In 1966, Lasker designed the first “PD cycler.” It featured 4 bottles of dialysis solution to obtain a reservoir of 8 L, connected to pre-sterilized disposable tubings and bags. This concept of semi-automatic machine was then applied to many other cyclers with few variations. In principle, a pump was moving fluid to fill a 2 L bag suspended above the patient and then inflow and outflow into and from the abdomen was operated by gravity.

The next step in automatization was to design a machine able to produce sterile dialysate directly at patient’s home, avoiding transport of large amount of fluids. At the end of 1960, Tenckhoff created a system able to purify cold tap water by reverse osmosis to be mixed with a liquid concentrate of glucose and electrolytes. The automatic cycler allowed the production of large amounts of safe and sterile dialysate, but it was bulky and costly. In 1970s, semi-automatic machines were mostly used in Europe, while automatic equipment was preferred in USA where 10 L tanks were not available.

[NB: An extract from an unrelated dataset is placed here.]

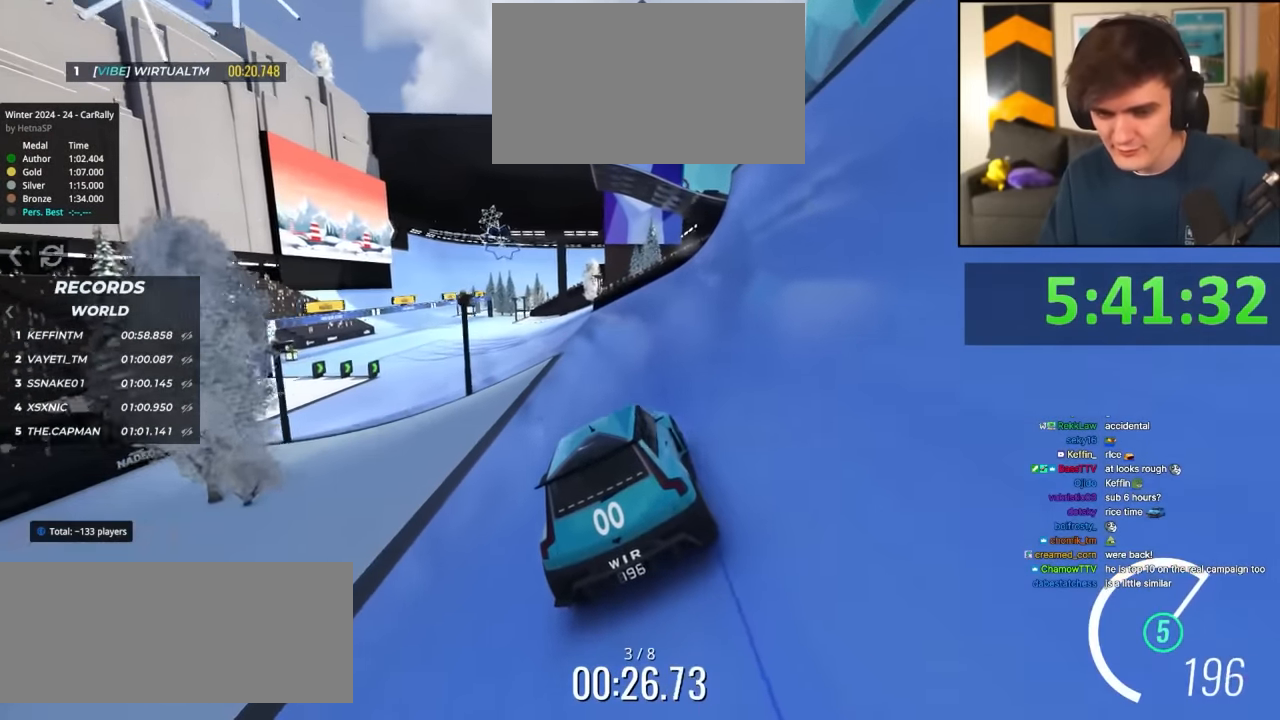
{"keys": ["up"], "events": [[17, "left", "up"], [250, "left", "down"], [334, "left", "up"]]}
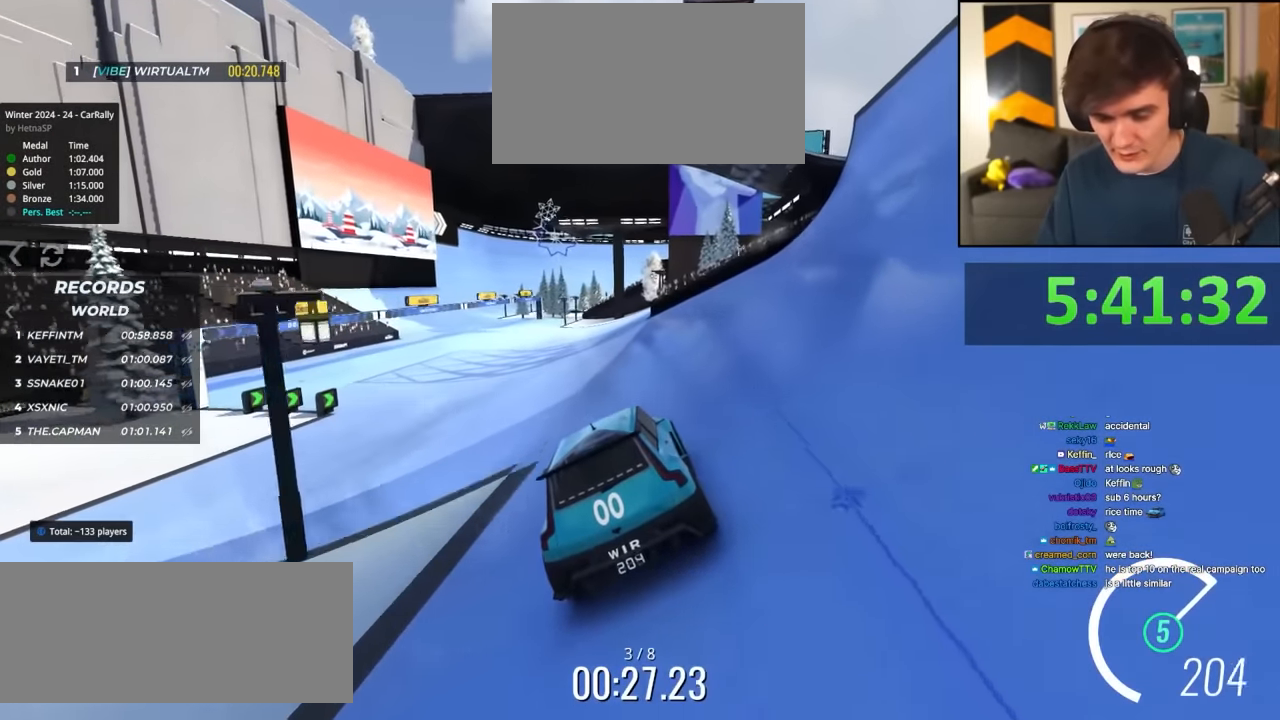
{"keys": ["up"], "events": [[34, "left", "down"], [117, "left", "up"], [267, "left", "down"], [350, "left", "up"]]}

Both semi-automatic and automatic machines began the era of APD and were mostly used in the hospital setting for intermittent PD, also defined nightly intermittent PD. With the advent of CAPD in the 1970s, the use of the machine was partially abandoned. CAPD was easier than APD and patients could manage treatment by themselves at home, without costly and cumbersome machinery. Moreover, CAPD was preferred because of its better results in terms of treatment adequacy [3, 4]. This was the state of art until the 1980s when new generation cycler became available, spurring a renewed interest in APD.